Friday, March 6, 2015

Sherman Alexie Proposal

3/5 Proposal
Cale Houghton
The Only Traffic Signal on the Reservation Doesn't Flash Red Anymore

I am interested in writing about Sherman Alexie’s story because many people who have never been to a reservation do not know much about Native American culture, and what has happened to them. All they know is that they live on reservations, most live in poverty, and there are rampant drug and alcohol problems. So you would think that Sherman Alexie would try to give positive insights into the life of Native Americans, and how their culture has evolved. But, the Native Americans in his story are lazy, drunk, and hopeless. So if he is making an impression on many people, but he represents his own people as hopeless, why why would he want to portray them using the exact bad stereotypes people already have? One way to consider this is that he was not intending this story for people outside of the reservation. He means this as a message to the Native Americans on the res of what others see them as. So in a way I think he is using this as a wake up call to show his people the patterns they keep taking.

Tuesday, March 3, 2015

Text Exploration for: The Only Traffic Signal on the Reservation Doesn't Flash Red Anymore

Text Exploration for: The Only Traffic Signal on the Reservation Doesn't Flash Red Anymore

Possible Leads:
-Pointless.
-Unique narrative style.
-Humanizes.

Text Exploration:
"I think everybody on that team, lost the feeling of immortality1. We went out and lost the championship by 20 points. I missed every shot I took. I missed everything2.
"So" I asked Adrian. "You think Julian will make it all the way3?"
"Maybe, maybe4."" (Alexie, 47).

1. Immortality is defined in the Merriam Webster dictionary as "the quality or state of someone or something that will never die or be forgotten." I was kind of wondering why they had felt so immortal before. For literally the entire history of the reservation, people in their shoes had been trying the same things as them, and every single person who had tried it was eventually defeated. No one, as Victor says, made it off of the res. Maybe though, the story was narrated by Victor for a reason. He was the one who believed in himself, when it was his turn to try and be the reservation hero, and he is always the one who believes in the newcomers.

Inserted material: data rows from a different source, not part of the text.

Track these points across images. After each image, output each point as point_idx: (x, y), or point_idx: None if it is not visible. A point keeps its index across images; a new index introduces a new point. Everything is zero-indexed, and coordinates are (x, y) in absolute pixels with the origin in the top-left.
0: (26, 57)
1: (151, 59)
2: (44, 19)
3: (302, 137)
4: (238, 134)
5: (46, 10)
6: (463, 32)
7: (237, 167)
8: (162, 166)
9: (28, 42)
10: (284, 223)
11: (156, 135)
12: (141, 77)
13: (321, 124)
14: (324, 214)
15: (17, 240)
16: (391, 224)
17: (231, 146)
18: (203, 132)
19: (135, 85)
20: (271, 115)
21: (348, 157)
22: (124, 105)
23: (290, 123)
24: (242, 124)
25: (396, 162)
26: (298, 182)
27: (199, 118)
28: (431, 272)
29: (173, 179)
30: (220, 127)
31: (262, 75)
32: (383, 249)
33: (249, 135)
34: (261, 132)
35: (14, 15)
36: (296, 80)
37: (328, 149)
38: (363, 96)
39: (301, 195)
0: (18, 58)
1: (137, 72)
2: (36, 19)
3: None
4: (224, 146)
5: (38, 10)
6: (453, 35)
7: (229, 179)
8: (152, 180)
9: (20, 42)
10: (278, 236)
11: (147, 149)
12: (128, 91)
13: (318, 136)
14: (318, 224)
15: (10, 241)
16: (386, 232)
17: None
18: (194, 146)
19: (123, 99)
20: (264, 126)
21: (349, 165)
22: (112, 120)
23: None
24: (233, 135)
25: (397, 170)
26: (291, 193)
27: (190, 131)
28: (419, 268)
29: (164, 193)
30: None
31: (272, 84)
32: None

2. When Victor states "I missed everything," it seemed kind of odd to me that he would put it this way. He shows no emotion at all in this sentence, even though it was the biggest failure of his life. I am wondering why it seems that he doesn't care about his own experience, and that all he thinks about is the next person to make it all the way?

3. The fact that he is asking about Julian right after talking about his own failure is interesting. He obviously connects the two. Also, I notice that it puts a lot of pressure on the reservation hero to succeed. Everybody in the town focuses on them winning. They are the very top of the heap, and if they can't make it, no one can. And yet there is no one for the kid to rely on, no role model that they have. They are destined to fail almost, because they have no precedent on how to succeed. And of course, everybody in the town was counting on that one person. So when they fail, the next reservation hero already sees how he is going to turn out. It's a cycle that all of them know about (none of their heroes are succeeding), but none of them know how to fix. Maybe this relates to how they all drink alcohol. Victor is one of the only ones who doesn't accept that this will keep happening forever, as he stops drinking alcohol and is still looking for the next hero.

4.Adrian's Response "Maybe, maybe" makes it seem as though he doesn't think he will. If he had any confidence he would have said yes, to cheer up his friend. It just shows how for them they think everything has been predestined. They have seen the same repeating story so many times that they no longer have much hope. The only sign of hope I see throughout the story is from Victor, in Lucy. Again, it seems like it is just him who believes that they can get out of the tradition of having no one ever get off the res.

*Sorry that I didn't use OED I couldn't find how to access it.